VIII E nem por isso se deve recorrer aos
átomos que pressupõem o vazio e matéria estável (ambos falsos), mas às partículas verdadeiras,
tal como se encontram. Tal sutileza, tampouco, é de causar espanto, como se
fosse inexplicável. Ao contrário, quanto mais a investigação se dirige às
naturezas simples tanto mais se aplainam e se tornam perspicazes as coisas,
passando o objeto do multíplice ao simples, do incomensurável ao comensurável,
do insensível ao calculável, do infinito e vago ao definido e certo, como
ocorre com as letras do alfabeto e com as notas da música. Todavia, a
investigação natural se orienta da melhor forma quando a física é rematada com
auxílio da matemática. E então, que ninguém se espante com as multiplicações e
com os fracionamentos, pois, quando se trata com números, tanto faz colocar ou
pensar em mil ou em um, ou na milésima parte ou no inteiro.
IX Das duas espécies de axiomas antes
estabelecidas 38 origina-se a verdadeira divisão da filosofia e das ciências,
devendo-se, bem entendido, ajustar vocábulos comumente aceitos (os mais
apropriados para indicar o que pretendemos) ao sentido que lhes emprestamos.

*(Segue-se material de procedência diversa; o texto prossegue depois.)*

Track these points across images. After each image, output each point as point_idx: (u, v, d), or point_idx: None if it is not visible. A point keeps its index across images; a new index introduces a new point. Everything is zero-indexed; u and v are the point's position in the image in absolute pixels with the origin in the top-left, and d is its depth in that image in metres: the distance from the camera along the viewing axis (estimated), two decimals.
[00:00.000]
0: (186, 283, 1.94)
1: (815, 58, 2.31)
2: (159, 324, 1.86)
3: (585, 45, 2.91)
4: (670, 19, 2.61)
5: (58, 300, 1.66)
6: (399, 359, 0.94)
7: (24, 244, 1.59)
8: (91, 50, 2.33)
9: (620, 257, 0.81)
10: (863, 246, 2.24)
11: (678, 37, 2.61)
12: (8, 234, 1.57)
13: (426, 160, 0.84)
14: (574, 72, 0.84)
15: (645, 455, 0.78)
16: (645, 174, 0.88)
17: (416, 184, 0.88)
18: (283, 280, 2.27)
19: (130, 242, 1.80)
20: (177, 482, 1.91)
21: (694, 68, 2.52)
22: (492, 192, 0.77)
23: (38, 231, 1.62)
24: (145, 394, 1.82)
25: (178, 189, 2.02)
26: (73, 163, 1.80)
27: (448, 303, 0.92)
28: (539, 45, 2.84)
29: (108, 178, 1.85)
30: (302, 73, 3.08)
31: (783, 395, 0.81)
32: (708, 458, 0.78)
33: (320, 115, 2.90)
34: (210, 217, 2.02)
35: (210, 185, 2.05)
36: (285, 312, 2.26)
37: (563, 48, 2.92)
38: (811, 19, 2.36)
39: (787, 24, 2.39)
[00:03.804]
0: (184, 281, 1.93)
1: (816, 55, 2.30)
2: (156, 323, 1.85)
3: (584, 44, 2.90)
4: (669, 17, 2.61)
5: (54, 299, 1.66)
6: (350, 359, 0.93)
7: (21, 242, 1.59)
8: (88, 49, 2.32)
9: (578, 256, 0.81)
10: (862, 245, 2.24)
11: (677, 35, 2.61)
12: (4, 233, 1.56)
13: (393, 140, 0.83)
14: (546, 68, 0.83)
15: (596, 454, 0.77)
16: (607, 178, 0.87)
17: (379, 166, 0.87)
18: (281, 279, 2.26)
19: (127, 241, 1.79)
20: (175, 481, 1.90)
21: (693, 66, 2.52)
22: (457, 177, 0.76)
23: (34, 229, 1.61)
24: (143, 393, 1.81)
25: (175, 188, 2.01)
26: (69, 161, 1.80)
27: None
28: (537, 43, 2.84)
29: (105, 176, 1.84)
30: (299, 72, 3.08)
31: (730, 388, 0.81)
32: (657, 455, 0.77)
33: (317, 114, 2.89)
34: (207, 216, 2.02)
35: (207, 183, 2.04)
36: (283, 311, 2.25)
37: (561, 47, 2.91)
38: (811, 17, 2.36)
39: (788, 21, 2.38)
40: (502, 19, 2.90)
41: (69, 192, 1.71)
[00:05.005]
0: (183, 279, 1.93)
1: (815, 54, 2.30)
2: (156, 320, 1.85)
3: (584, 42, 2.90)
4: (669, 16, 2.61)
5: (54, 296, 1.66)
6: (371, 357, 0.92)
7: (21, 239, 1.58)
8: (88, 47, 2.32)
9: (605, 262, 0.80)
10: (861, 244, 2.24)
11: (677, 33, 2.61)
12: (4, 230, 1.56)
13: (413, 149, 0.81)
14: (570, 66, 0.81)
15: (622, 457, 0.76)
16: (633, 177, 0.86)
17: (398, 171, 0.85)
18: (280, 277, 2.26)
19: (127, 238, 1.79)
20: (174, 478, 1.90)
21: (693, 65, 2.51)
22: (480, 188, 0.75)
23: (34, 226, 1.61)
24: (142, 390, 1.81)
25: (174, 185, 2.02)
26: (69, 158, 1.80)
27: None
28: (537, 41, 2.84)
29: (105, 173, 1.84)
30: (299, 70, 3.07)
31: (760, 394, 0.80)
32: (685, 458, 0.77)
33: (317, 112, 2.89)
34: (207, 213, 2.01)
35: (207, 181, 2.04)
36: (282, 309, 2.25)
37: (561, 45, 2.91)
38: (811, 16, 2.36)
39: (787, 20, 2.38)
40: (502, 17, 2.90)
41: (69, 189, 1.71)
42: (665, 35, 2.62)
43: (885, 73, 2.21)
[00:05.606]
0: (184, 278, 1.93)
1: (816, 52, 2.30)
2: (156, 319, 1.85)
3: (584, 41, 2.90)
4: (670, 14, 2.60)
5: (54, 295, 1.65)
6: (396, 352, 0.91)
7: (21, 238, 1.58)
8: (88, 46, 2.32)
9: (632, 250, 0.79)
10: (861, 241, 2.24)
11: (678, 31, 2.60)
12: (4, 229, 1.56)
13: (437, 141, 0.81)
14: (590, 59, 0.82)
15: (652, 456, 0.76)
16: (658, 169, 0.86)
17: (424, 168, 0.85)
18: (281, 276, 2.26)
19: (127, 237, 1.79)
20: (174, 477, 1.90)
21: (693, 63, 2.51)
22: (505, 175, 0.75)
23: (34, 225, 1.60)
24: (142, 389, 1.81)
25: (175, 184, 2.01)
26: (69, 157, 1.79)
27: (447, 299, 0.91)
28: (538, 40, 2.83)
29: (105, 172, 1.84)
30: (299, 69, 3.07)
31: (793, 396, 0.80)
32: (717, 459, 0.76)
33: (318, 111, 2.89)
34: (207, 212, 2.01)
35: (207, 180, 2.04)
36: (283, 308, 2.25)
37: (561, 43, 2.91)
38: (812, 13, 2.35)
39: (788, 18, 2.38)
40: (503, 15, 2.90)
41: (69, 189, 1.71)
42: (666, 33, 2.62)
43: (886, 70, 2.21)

Assim, a investigação das formas que são (pelo seu princípio e lei) eternas e imóveis constitui a Metafísica. A
investigação da causa eficiente, da matéria, do processo latente e do
esquematismo latente (que dizem respeito ao curso comum e ordinário da
natureza, não a leis fundamentais e eternas) constitui a Física. E a elas
subordinam-se duas divisões práticas: à Física, a Mecânica; à Metafísica, a
Magia (depois de purificado o nome), em vista das amplas vias que abrem e do
maior domínio sobre a natureza que propiciam.
X Uma vez
estabelecido o escopo da ciência, passamos aos preceitos e na ordem menos sinuosa
e obscura possível. E as indicações acerca da interpretação da natureza
compreendem duas partes gerais: a primeira, que consiste em estabelecer e fazer
surgir os axiomas da experiência; a segunda, em deduzir e derivar experimentos
novos dos axiomas. A primeira parte divide-se em três administrações, a saber,
administração dos sentidos, administração da memória e administração da mente
ou da razão. Em primeiro lugar, com efeito, deve-se preparar uma História
Natural e Experimental que seja suficiente e correta (exata), pois é o
fundamento de tudo o mais. E não se deve inventar ou imaginar o que a natureza
faz ou produz, mas descobri-lo. Mas na verdade, a história natural e
experimental é tão vária e ampla que confunde e dispersa o intelecto, se não
for estatuída e organizada segundo uma ordem adequada. Por isso devem ser
preparadas as tábuas e coordenações de instâncias, dispostas de tal modo que o
intelecto com elas possa operar. Mas, mesmo assim procedendo, o intelecto
abandonado a si mesmo e a o seu movimento espontâneo é incompetente e inábil
para a construção dos axiomas, se não for orientado e amparado. Daí, em terceiro
lugar, deve ser adotada a verdadeira e legítima indução, que é a própria chave
da interpretação. Contudo, devemos começar pelo fim e depois retroceder em
direção ao resto.
XI A investigação das formas assim procede:
sobre uma natureza dada deve-se em primeiro lugar fazer uma citação perante o intelecto
de todas as instâncias conhecidas que concordam com uma mesma natureza, mesmo
que se encontrem em matérias dessemelhantes. E essa coleção deve ser feita
historicamente, sem especulações prematuras ou qualquer requinte demasiado.